A month later, Child #1 goes in for care and the services cost $300. Now, $1,300 is credited toward the family deductible.
It’s been a bad week because Child #2 also hurt themselves and the treatment costs another $1,000. That means the family will pay $700 to fulfill the deductible and insurance covers the remaining $300 — and the rest of the benefits (minus copays and coinsurance) for that calendar year.
What works best?
It’s fair to say that health insurance will be one of your biggest expenses as an independent worker and if you aren’t on your spouse/domestic partner’s plan, then it’s a major expense you’ll need to figure out.

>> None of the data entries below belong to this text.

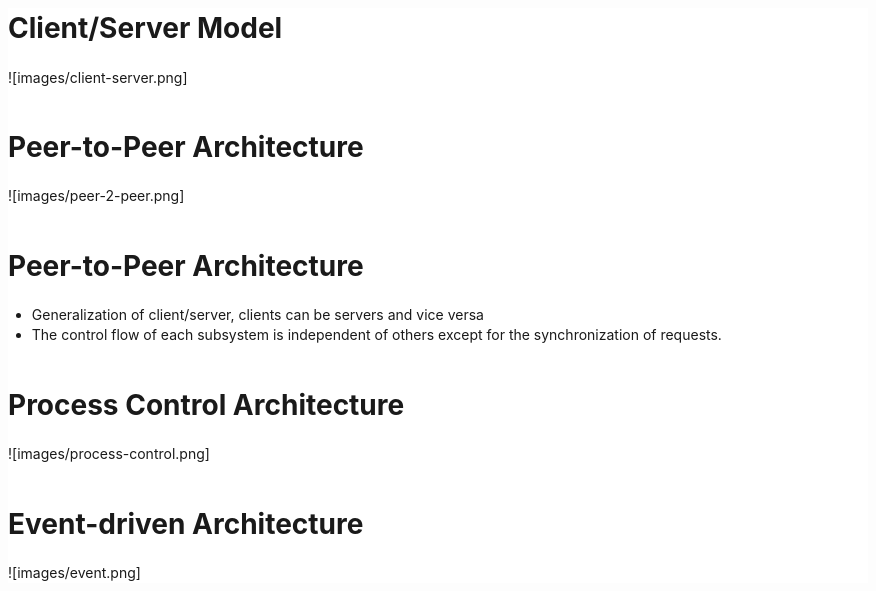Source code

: 
# Client/Server Model
![images/client-server.png]

# Peer-to-Peer Architecture
![images/peer-2-peer.png]

# Peer-to-Peer Architecture
* Generalization of client/server, clients can be servers and vice versa
* The control flow of each subsystem is independent of others except for the synchronization of requests.

# Process Control Architecture
![images/process-control.png]

# Event-driven Architecture
![images/event.png]


[system-design]:    /images/architecture/system-design.svg
[sub-system-model]: /images/architecture/sub-system-model.png
[pipe-filter]:      /images/pipe-filter.png
[batch-seq]:        /images/batch-seq.png
[batch-seq-ii]:     /images/batch-seq-ii.png
[batch-seq-iii]:    /images/batch-seq-iii.png
[closed-arch]:      /images/closed-arch.png
[open-arch]:        /images/open-arch.png
[repository]:       /images/repository.png
[repository-ide]:   /images/repository-ide.png
[mvc]:              /images/mvc.png
[client-server]:    /images/client-server.png
[peer-2-peer]:      /images/peer-2-peer.png
[process-control]:  /images/process-control.png
[event]:            /images/event.png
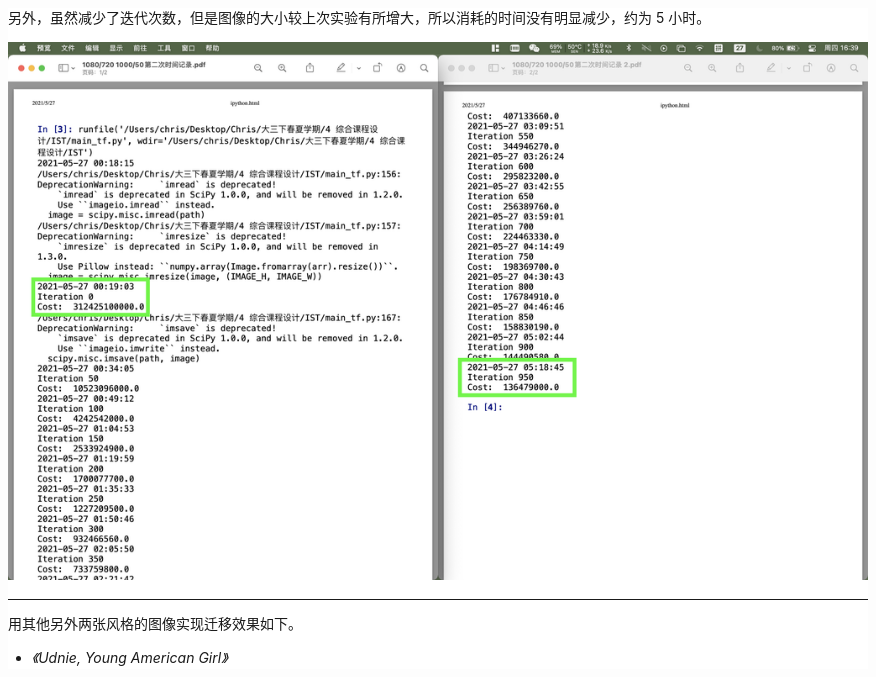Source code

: 
另外，虽然减少了迭代次数，但是图像的大小较上次实验有所增大，所以消耗的时间没有明显减少，约为 5 小时。

![2.3.3](img/2.3.3.png)

---

用其他另外两张风格的图像实现迁移效果如下。

- _《Udnie, Young American Girl》_

  <center>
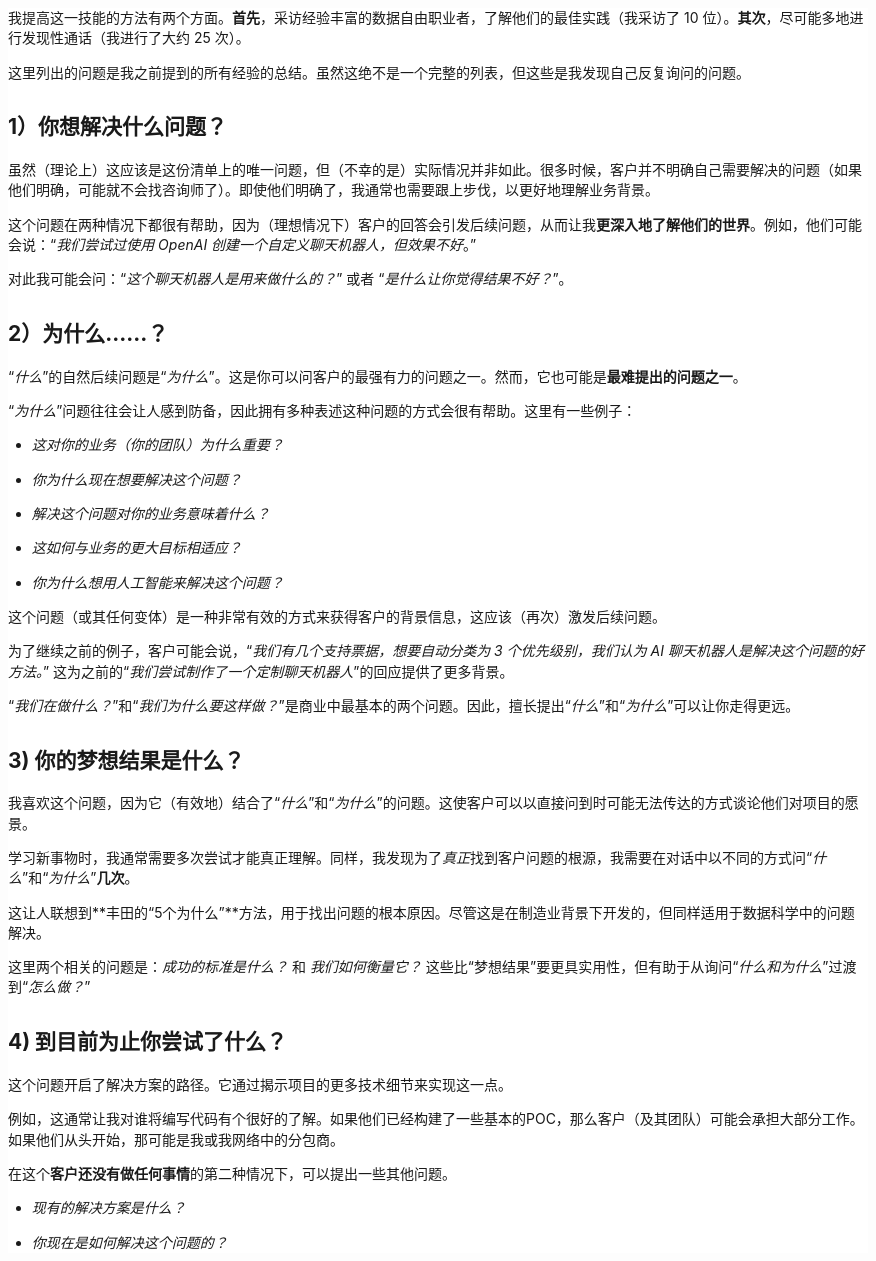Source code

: 我提高这一技能的方法有两个方面。**首先**，采访经验丰富的数据自由职业者，了解他们的最佳实践（我采访了 10 位）。**其次**，尽可能多地进行发现性通话（我进行了大约 25 次）。

这里列出的问题是我之前提到的所有经验的总结。虽然这绝不是一个完整的列表，但这些是我发现自己反复询问的问题。

## **1）你想解决什么问题？**

虽然（理论上）这应该是这份清单上的唯一问题，但（不幸的是）实际情况并非如此。很多时候，客户并不明确自己需要解决的问题（如果他们明确，可能就不会找咨询师了）。即使他们明确了，我通常也需要跟上步伐，以更好地理解业务背景。

这个问题在两种情况下都很有帮助，因为（理想情况下）客户的回答会引发后续问题，从而让我**更深入地了解他们的世界**。例如，他们可能会说：“*我们尝试过使用 OpenAI 创建一个自定义聊天机器人，但效果不好*。”

对此我可能会问：“*这个聊天机器人是用来做什么的？*” 或者 “*是什么让你觉得结果不好？*”。

## **2）为什么……？**

“*什么*”的自然后续问题是“*为什么*”。这是你可以问客户的最强有力的问题之一。然而，它也可能是**最难提出的问题之一**。

“*为什么*”问题往往会让人感到防备，因此拥有多种表述这种问题的方式会很有帮助。这里有一些例子：

+   *这对你的业务（你的团队）为什么重要？*

+   *你为什么现在想要解决这个问题？*

+   *解决这个问题对你的业务意味着什么？*

+   *这如何与业务的更大目标相适应？*

+   *你为什么想用人工智能来解决这个问题？*

这个问题（或其任何变体）是一种非常有效的方式来获得客户的背景信息，这应该（再次）激发后续问题。

为了继续之前的例子，客户可能会说，“*我们有几个支持票据，想要自动分类为 3 个优先级别，我们认为 AI 聊天机器人是解决这个问题的好方法。*” 这为之前的“*我们尝试制作了一个定制聊天机器人*”的回应提供了更多背景。

“*我们在做什么？*”和“*我们为什么要这样做？*”是商业中最基本的两个问题。因此，擅长提出“*什么*”和“*为什么*”可以让你走得更远。

## **3) 你的梦想结果是什么？**

我喜欢这个问题，因为它（有效地）结合了“*什么*”和“*为什么*”的问题。这使客户可以以直接问到时可能无法传达的方式谈论他们对项目的愿景。

学习新事物时，我通常需要多次尝试才能真正理解。同样，我发现为了*真正*找到客户问题的根源，我需要在对话中以不同的方式问“*什么*”和“*为什么*”**几次**。

这让人联想到**丰田的“5个为什么”**方法，用于找出问题的根本原因。尽管这是在制造业背景下开发的，但同样适用于数据科学中的问题解决。

这里两个相关的问题是：*成功的标准是什么？* 和 *我们如何衡量它？* 这些比“梦想结果”要更具实用性，但有助于从询问“*什么和为什么*”过渡到“*怎么做？*”

## **4) 到目前为止你尝试了什么？**

这个问题开启了解决方案的路径。它通过揭示项目的更多技术细节来实现这一点。

例如，这通常让我对谁将编写代码有个很好的了解。如果他们已经构建了一些基本的POC，那么客户（及其团队）可能会承担大部分工作。如果他们从头开始，那可能是我或我网络中的分包商。

在这个**客户还没有做任何事情**的第二种情况下，可以提出一些其他问题。

+   *现有的解决方案是什么？*

+   *你现在是如何解决这个问题的？*
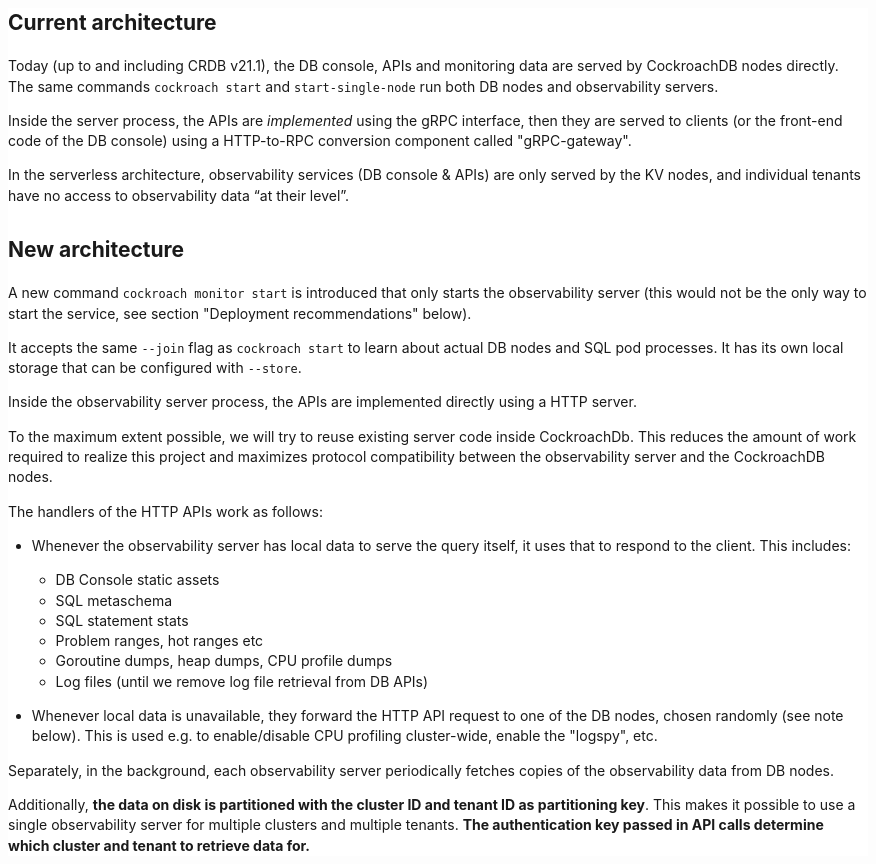 ## Current architecture

Today (up to and including CRDB v21.1), the DB console, APIs and
monitoring data are served by CockroachDB nodes directly. The same
commands `cockroach start` and `start-single-node` run both DB nodes
and observability servers.

Inside the server process, the APIs are *implemented* using the gRPC
interface, then they are served to clients (or the front-end code of
the DB console) using a HTTP-to-RPC conversion component called
"gRPC-gateway".

In the serverless architecture, observability services (DB console &
APIs) are only served by the KV nodes, and individual tenants have no
access to observability data “at their level”.

## New architecture

A new command `cockroach monitor start` is introduced that only starts
the observability server (this would not be the only way to start the
service, see section "Deployment recommendations" below).

It accepts the same `--join` flag as `cockroach start` to learn about
actual DB nodes and SQL pod processes.  It has its own local storage
that can be configured with `--store`.

Inside the observability server process, the APIs are implemented
directly using a HTTP server.

To the maximum extent possible, we will try to reuse existing server
code inside CockroachDb. This reduces the amount of work required to
realize this project and maximizes protocol compatibility between the
observability server and the CockroachDB nodes.

The handlers of the HTTP APIs work as follows:

- Whenever the observability server has local data to serve the query
  itself, it uses that to respond to the client. This includes:

  - DB Console static assets
  - SQL metaschema
  - SQL statement stats
  - Problem ranges, hot ranges etc
  - Goroutine dumps, heap dumps, CPU profile dumps
  - Log files (until we remove log file retrieval from DB APIs)

- Whenever local data is unavailable, they forward the HTTP API request
  to one of the DB nodes, chosen randomly (see note below). This is used e.g. to
  enable/disable CPU profiling cluster-wide, enable the "logspy", etc.

Separately, in the background, each observability server periodically
fetches copies of the observability data from DB nodes.

Additionally, **the data on disk is partitioned with the cluster ID and
tenant ID as partitioning key**. This makes it possible to use a single
observability server for multiple clusters and multiple tenants. **The
authentication key passed in API calls determine which cluster and
tenant to retrieve data for.**
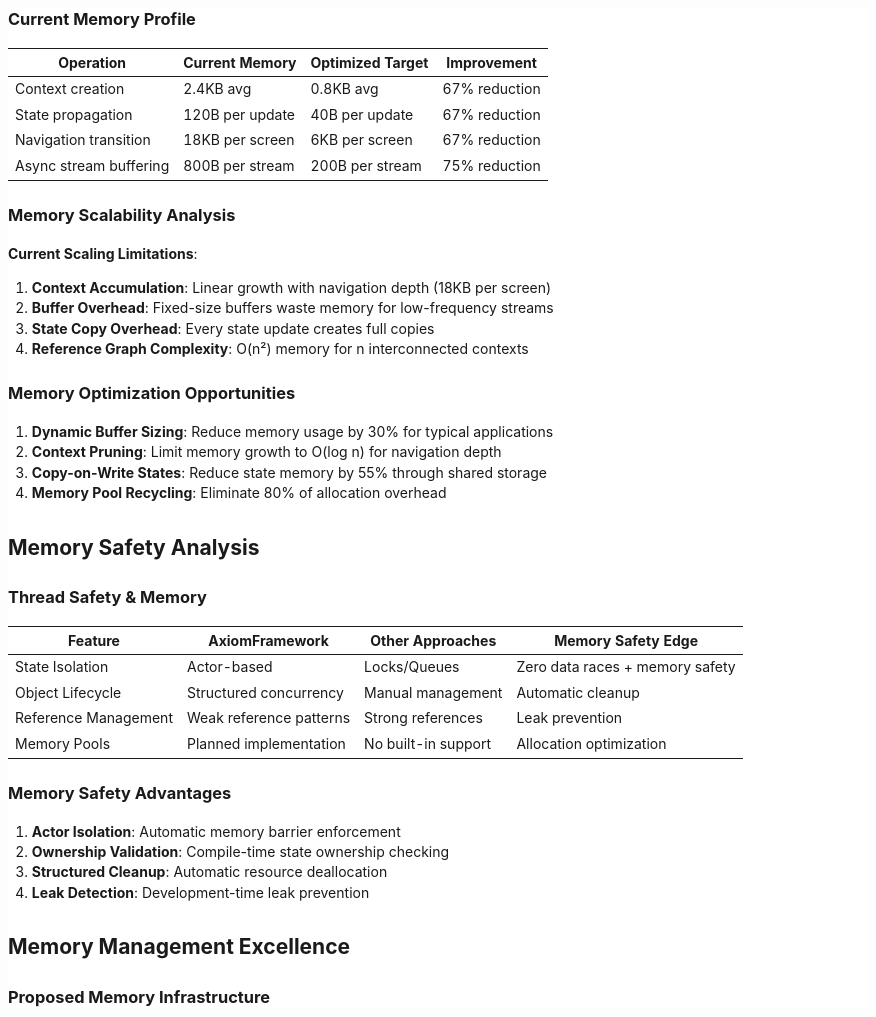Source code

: ### Current Memory Profile

| Operation | Current Memory | Optimized Target | Improvement |
|-----------|----------------|------------------|-------------|
| Context creation | 2.4KB avg | 0.8KB avg | 67% reduction |
| State propagation | 120B per update | 40B per update | 67% reduction |
| Navigation transition | 18KB per screen | 6KB per screen | 67% reduction |
| Async stream buffering | 800B per stream | 200B per stream | 75% reduction |

### Memory Scalability Analysis

**Current Scaling Limitations**:
1. **Context Accumulation**: Linear growth with navigation depth (18KB per screen)
2. **Buffer Overhead**: Fixed-size buffers waste memory for low-frequency streams
3. **State Copy Overhead**: Every state update creates full copies
4. **Reference Graph Complexity**: O(n²) memory for n interconnected contexts

### Memory Optimization Opportunities

1. **Dynamic Buffer Sizing**: Reduce memory usage by 30% for typical applications
2. **Context Pruning**: Limit memory growth to O(log n) for navigation depth
3. **Copy-on-Write States**: Reduce state memory by 55% through shared storage
4. **Memory Pool Recycling**: Eliminate 80% of allocation overhead

## Memory Safety Analysis

### Thread Safety & Memory

| Feature | AxiomFramework | Other Approaches | Memory Safety Edge |
|---------|----------------|------------------|-------------------|
| State Isolation | Actor-based | Locks/Queues | Zero data races + memory safety |
| Object Lifecycle | Structured concurrency | Manual management | Automatic cleanup |
| Reference Management | Weak reference patterns | Strong references | Leak prevention |
| Memory Pools | Planned implementation | No built-in support | Allocation optimization |

### Memory Safety Advantages

1. **Actor Isolation**: Automatic memory barrier enforcement
2. **Ownership Validation**: Compile-time state ownership checking  
3. **Structured Cleanup**: Automatic resource deallocation
4. **Leak Detection**: Development-time leak prevention

## Memory Management Excellence

### Proposed Memory Infrastructure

Here’s some additional things to keep in mind in considering deductible:
- If you want to purchase a catastrophic plan from the Marketplace and are over age 30, you’ll need to apply for a hardship exemption at Healthcare.gov.
- If you are relatively healthy and don’t expect to visit the doctor or need a lot of prescription drugs, health deductible health prices (HDHP) could be a viable option. The premiums will be lower but as the name states, the deductible is higher.
- If you are a family with several members, a plan with an embedded deductible is definitely the way to go, particularly if one family member will need more care than the other members in the course of a year.
- If you already have an established primary care doctor, make sure they will be able to take your new insurance. If they are considered out-of-network, you will have to pay more OOP costs until you meet the deductible.
- Depending on your financial situation and incomes, having a higher premium may be a better option because it provides a set amount you pay each month versus the possibility of having to come up with more money quickly to pay OOP costs.
We offer resources and tips to help you get the best benefits.
With good planning, you can find the best health insurance so you can do your best work.